But my date with him is sanctioned by technology. I guess the app figured a coffee date was a good idea since we wouldn’t want the commitment of Valentine’s Day dinner with a stranger in case it went badly.
As I race across the street with him, I think about my life choices. My friend sends me on a date, telling me I need to get out more… and who do I match up with but my son’s ex-boyfriend. The one I turned down last month when he asked me for sex. The one I admitted my attraction to.
Such a bad idea.
Except I can’t seem to stop myself. Part of me is thinking Okay, I already know I like him. A lot. And if this computer matched us up, maybe there’s something more here. I want to find out.
Plus, it would be rude to back out now. I can’t say No, I’m not going to go on this scheduled date because it’s you. That would make him feel terrible.
Yeah, I’m sticking with this date for Henry’s sake. I’ll go with that.
He immediately gets under my defenses in the simplest way: he holds my hand like it’s the most normal thing in the world.
It’s not normal. Not in my circles.
I haven’t been on many dates in recent years, too wrapped up in running my winery. And the few dates I’ve been on with men … they haven’t gone well.
Henry and I walk into the shop and are immediately enveloped by the interior warmth. “What would you like?” I ask, headed to the counter.
He glances around, a tense look on his face, and mutters, “Banana nut muffin.” He clears his throat. “I mean… nothing. I mean Earl Grey tea. Do you mind if I go wash my hands?”
I wonder if I’m going to get ghosted, but I can’t do anything about that, so I nod.
After I place our orders, he comes back and sits with me to wait for our drinks. I notice he’s carefully not touching anything.
He sees me watching him and looks sheepish. “I have this thing. It’s kind of an anxiety thing. I wash my hands a lot.”
“Oh, sure. You do that at my house, too, now that I think of it. It’s okay. Let me know if there’s anything I can do to make you feel better.”
Henry stares at me.
“Is something wrong?” I ask.
“No. I’m just not used to people accommodating my weirdness.”
“What’s so weird about that? Or accommodating, for that matter. I mean, maybe we need to get you some lotion if your skin gets dry. But anxiety is very common. I have it, too.”
“You do?”
I smile at him. “Yeah, definitely. Running a business? I can?—”
The barista calls my name, and I excuse myself from Henry and get our drinks, which are in a tray, plus a bag of muffins. I meet Henry at the condiment station so he can add cream and sugar to his tea. Once we’re all set, he offers to carry the muffin bag, though he looks at it oddly before picking it up, and then he takes my other hand as we exit the building.
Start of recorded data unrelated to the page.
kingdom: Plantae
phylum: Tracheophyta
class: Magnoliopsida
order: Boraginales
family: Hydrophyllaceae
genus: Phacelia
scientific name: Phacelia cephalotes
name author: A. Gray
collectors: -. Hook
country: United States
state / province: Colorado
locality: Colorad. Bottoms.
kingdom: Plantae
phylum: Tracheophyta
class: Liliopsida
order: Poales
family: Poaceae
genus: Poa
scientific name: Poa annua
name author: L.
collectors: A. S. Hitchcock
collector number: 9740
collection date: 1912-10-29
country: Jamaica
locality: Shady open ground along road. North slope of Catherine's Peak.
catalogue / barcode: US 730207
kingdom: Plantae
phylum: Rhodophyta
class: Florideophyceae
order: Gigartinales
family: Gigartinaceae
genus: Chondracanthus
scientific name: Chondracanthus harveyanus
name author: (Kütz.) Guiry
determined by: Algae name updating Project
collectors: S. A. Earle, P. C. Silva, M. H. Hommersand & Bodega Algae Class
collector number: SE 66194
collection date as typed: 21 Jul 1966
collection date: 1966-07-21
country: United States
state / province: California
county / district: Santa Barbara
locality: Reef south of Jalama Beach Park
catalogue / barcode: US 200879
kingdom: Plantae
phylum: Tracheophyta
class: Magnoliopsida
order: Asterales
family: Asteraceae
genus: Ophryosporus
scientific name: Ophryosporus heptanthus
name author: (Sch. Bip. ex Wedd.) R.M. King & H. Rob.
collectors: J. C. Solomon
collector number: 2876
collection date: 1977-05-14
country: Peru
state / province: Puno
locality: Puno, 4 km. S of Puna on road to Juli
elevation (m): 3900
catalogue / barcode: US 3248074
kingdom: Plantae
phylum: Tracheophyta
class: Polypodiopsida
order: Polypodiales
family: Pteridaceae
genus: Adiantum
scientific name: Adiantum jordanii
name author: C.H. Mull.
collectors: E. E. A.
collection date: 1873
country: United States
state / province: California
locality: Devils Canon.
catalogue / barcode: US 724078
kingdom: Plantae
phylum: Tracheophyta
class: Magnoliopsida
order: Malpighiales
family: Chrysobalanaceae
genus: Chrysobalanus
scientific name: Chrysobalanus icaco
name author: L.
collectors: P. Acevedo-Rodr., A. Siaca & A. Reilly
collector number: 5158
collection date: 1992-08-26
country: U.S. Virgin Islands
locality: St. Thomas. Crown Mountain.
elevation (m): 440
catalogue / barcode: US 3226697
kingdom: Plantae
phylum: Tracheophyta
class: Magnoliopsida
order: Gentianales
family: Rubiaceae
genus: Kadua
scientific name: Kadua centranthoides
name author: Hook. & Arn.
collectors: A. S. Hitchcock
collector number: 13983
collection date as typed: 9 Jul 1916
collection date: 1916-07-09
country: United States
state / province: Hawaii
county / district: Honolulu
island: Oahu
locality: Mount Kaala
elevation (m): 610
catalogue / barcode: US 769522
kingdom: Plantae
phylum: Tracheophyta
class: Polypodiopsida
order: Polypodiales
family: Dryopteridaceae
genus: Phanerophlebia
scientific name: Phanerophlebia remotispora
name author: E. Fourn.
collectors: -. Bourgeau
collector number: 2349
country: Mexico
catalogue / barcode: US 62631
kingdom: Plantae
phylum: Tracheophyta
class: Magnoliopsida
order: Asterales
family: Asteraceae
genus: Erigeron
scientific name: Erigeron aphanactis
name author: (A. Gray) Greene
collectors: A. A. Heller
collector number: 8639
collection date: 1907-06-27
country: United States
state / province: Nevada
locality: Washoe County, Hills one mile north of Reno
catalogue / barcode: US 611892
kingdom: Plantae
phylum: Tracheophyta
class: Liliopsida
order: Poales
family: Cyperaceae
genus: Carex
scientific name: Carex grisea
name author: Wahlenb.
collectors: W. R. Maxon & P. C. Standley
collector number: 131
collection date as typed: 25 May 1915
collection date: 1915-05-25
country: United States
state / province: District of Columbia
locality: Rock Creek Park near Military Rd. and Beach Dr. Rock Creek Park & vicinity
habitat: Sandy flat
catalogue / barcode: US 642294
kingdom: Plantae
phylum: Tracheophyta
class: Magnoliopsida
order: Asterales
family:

Again, his easy affection makes something in my chest swell.
I walk him to his car, even though it’s still bucketing rain, since I figure I’m going to dry off soon enough. I leave the food and drinks with him, then jog to my car, which is only half a block away.
When I pull into my garage, Henry is sitting in his car at the curb, waiting for me. I gesture him inside.
“I’m still soaking wet,” he says as he passes me our food.
I put it on a cabinet and start taking off my shoes and socks. “Hang on. Let me get you something to wear,” I say, hustling to my room and getting the smallest T-shirt and sweatpants I own, along with socks. Henry will still be swimming in my clothing, but at least he’ll be warm.
When I hand them to him and wave him to a bathroom to change in, I can’t help but wipe a trickle of water running down his forehead. I freeze, realizing that I’m perhaps being overly familiar, but he doesn’t seem to mind. Instead, he gives me a grateful smile and scoots into the bathroom.
I race upstairs to change as well, putting on a thermal shirt and plaid flannel pants since I figure that we’re going to be trapped by the rainstorm for a while. I glance in the mirror, and my hair is a mess, so I drag a towel through it, trying to get it to be less unruly. It doesn’t listen.
When I get back, Henry has folded up his wet clothes, but I take them from him. “Want me to put these in the dryer?” I ask.